To assist peer reviewers of ERISA plan audits, the AICPA checklist used for the review of audits of employee benefit
plans was recently updated. Certain questions are in bold in the checklist. These questions have been identified as
related to ERISA audit areas noted as frequently not being performed in accordance with professional standards.
One important factor to consider is whether the matter is isolated or pervasive. Depending on the size of a reviewed
firm’s ERISA plan audit practice this consideration can sometimes be tricky, as it can be difficult to expand scope to
adequately evaluate if a matter is pervasive. Ultimately, a peer reviewer must evaluate the underlying cause(s) and
the resulting level of the matter.
Firm’s response to any findings/deficiencies is very important
If any engagement, including an ERISA plan audit, has been identified as a nonconforming engagement, AICPA Peer
Review Program standards include Supplemental Guidance in section 3100 (page 3123 in the 2014 AICPA Peer
Review Program Manual) that addresses a reviewed firm’s responsibilities. A reviewed firm is to consider applicable
professional standards and is to provide a genuine, comprehensive and feasible response. If this is not adequately
done, the peer reviewer is to evaluate whether this indicates a potential failure to comply with the leadership or
“tone at the top” element of the firm’s system of quality control.
Considerations of the Administering Entity
The Administering Entity’s Report Acceptance Body Handbook was revised by the 2013 guidance to state that a peer
review should not be accepted if the reviewed firm’s response is not deemed to be sufficient (genuine,
comprehensive, feasible) related to any nonconforming engagements. Further, the RAB is to consider if a monitoring
action is needed, to require review of the firm’s remediation of the nonconforming engagement.
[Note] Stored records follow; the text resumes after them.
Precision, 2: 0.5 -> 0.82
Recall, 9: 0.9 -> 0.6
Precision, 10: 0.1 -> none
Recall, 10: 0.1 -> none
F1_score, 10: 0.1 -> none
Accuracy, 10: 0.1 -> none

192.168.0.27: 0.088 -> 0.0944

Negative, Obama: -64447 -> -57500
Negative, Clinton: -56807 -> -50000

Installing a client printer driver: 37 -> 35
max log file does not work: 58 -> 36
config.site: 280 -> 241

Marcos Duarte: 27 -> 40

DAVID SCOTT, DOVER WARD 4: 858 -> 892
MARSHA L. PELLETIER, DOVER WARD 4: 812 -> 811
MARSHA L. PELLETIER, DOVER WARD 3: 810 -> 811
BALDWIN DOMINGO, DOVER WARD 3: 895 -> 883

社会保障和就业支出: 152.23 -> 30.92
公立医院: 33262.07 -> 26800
A peer reviewer or RAB should not require a firm to take certain actions. However, the RAB can require the reviewed
firm make appropriate considerations regarding nonconforming engagements as a condition of acceptance of the
peer review. Non-acceptance could result in a firm being deemed non-cooperating, which could result in a referral to
the AICPA. The AICPA deems such circumstances to be important in any case, but of great importance in the highly
scrutinized area of employee benefit plan audits.